Tracy didn’t know they hadn’t spoken. She sent his invitation in a batch with all the others — and now Kathryn had no choice but to call her father, or he would learn about the ceremony by checking the mail. As the words about the invitation came spilling out, they became words about why she and Tracy had decided, despite all their worries, to have this wedding.
She told him that she didn’t think there was anything wrong with the way she and Tracy felt about each other. She said that marriage was an important rite in the history of humanity, something people had been doing throughout time, and something she wanted to be a part of. She told him that marriage, as a value, was American.
He didn’t say anything. There was only silence on the other end of the line.
It’s really wonderful. Read.
For comic relief, you’re going to want to watch this clip of Sarah Palin at the Iowa Freedom Summit last week. Whenever I see her, I think of the Republicans I knew who were head over heels for her in 2008, at least for a few weeks. Looking at her now must feel like the morning after a hot, fevered night with a beautiful stranger who looks so, so different in the cold morning light. That what have I done feeling must be overwhelming.
And back to sensitive: A good one about the evolving view of divorce by the Catholic church, and by “evolving” I mean “the same, but at least some people are fighting about it,” i.e.:
The battle lines are clear: Some high-level church officials, most notably the conference of German bishops, want the church to relax its rules so that divorced Catholics can more fully return to church life, particularly by receiving communion, even if they have remarried. Traditionalists are pushing back fiercely, arguing that the indissolubility of marriage is ordained by God and therefore nonnegotiable.

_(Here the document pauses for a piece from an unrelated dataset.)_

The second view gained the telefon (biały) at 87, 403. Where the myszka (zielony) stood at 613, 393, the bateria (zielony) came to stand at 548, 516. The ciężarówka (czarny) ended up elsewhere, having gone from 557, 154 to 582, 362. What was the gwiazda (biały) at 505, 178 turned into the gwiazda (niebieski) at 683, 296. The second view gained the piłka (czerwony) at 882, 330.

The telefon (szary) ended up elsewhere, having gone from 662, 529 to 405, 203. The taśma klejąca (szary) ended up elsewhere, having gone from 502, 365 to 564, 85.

I’ve been done with the church for years, but in that time, I’ve come across some annulment-seeking Catholic divorcees, and given testimony in one. All were granted. Nothing seemed to make a difference; 20 years together and three children? Hey, sounds like it wasn’t a true spiritual marriage; go on and get married again, folks. I totally understand why spurned ex-spouses fight so hard against them, as one of the unfortunate Kennedy brides did — seriously, what is the point of being against divorce if you’ll de facto grant them for a few hundred bucks and some nosy questions?

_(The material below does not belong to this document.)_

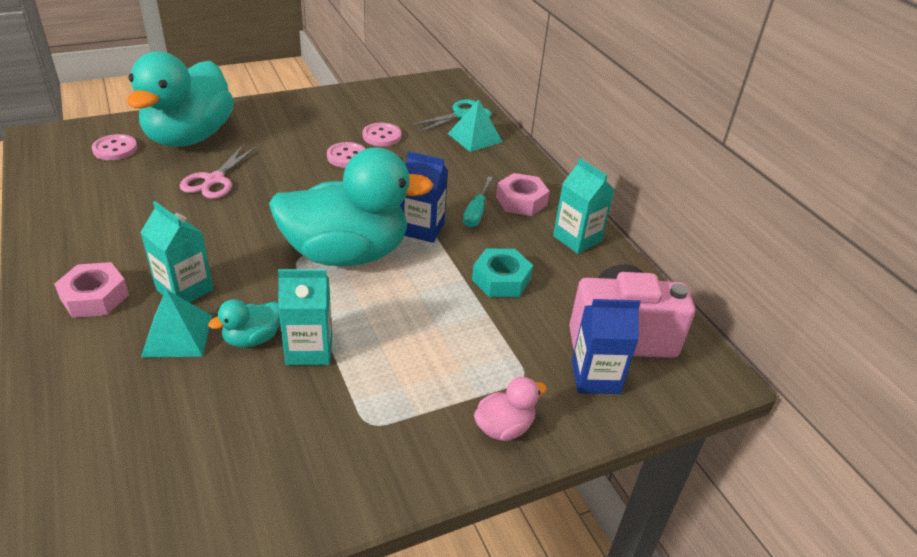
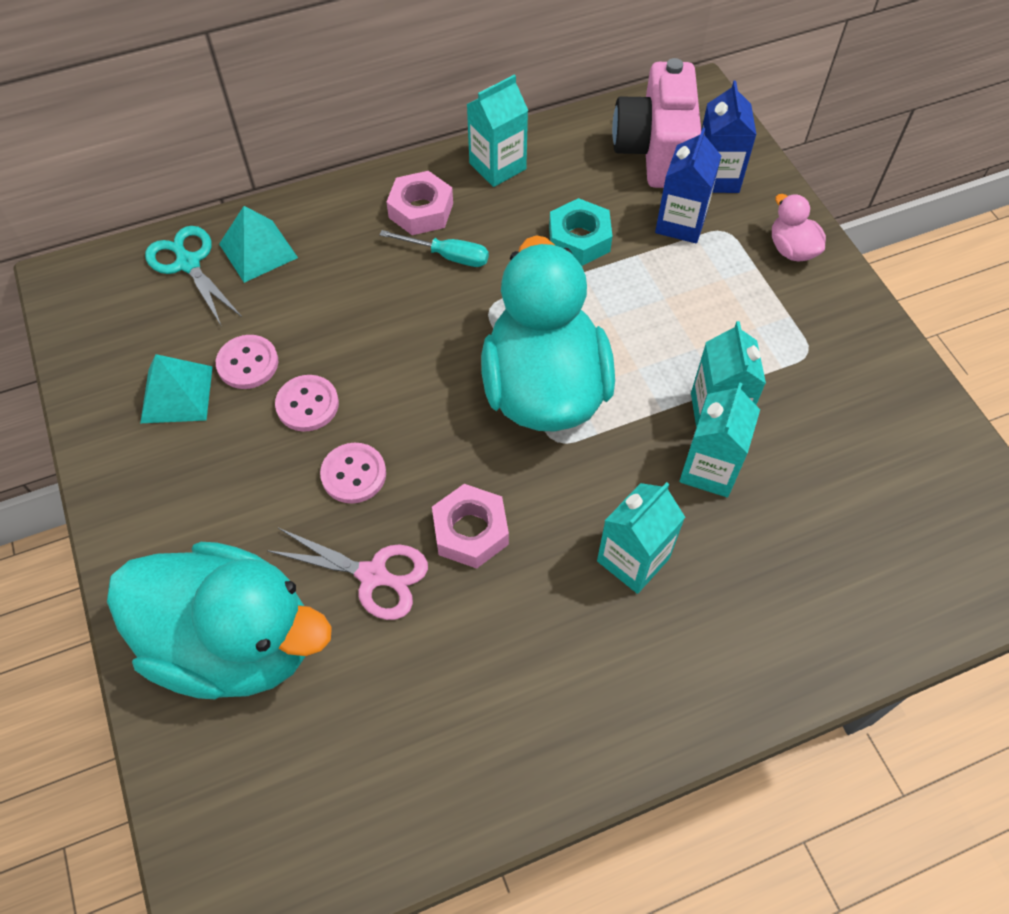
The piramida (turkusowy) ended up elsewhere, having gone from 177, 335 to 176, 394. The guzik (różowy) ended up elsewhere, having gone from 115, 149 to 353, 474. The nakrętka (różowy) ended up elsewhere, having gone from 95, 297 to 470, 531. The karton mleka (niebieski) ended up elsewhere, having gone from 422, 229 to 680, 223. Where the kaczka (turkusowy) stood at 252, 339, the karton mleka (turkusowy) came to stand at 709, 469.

In the testimony I gave — and don’t be deceived by the grand nomenclature; all I did was fill out some forms — there were questions about whether I had knowledge the couple used artificial birth control. Of course they did, as 90 percent of all Catholic couples do, but I thought, well, that’s clever. Talk about your built-in grounds for Catholic divorce.
And so the week begins. Snowpocalypse in the east, cold here, and I’m headed north.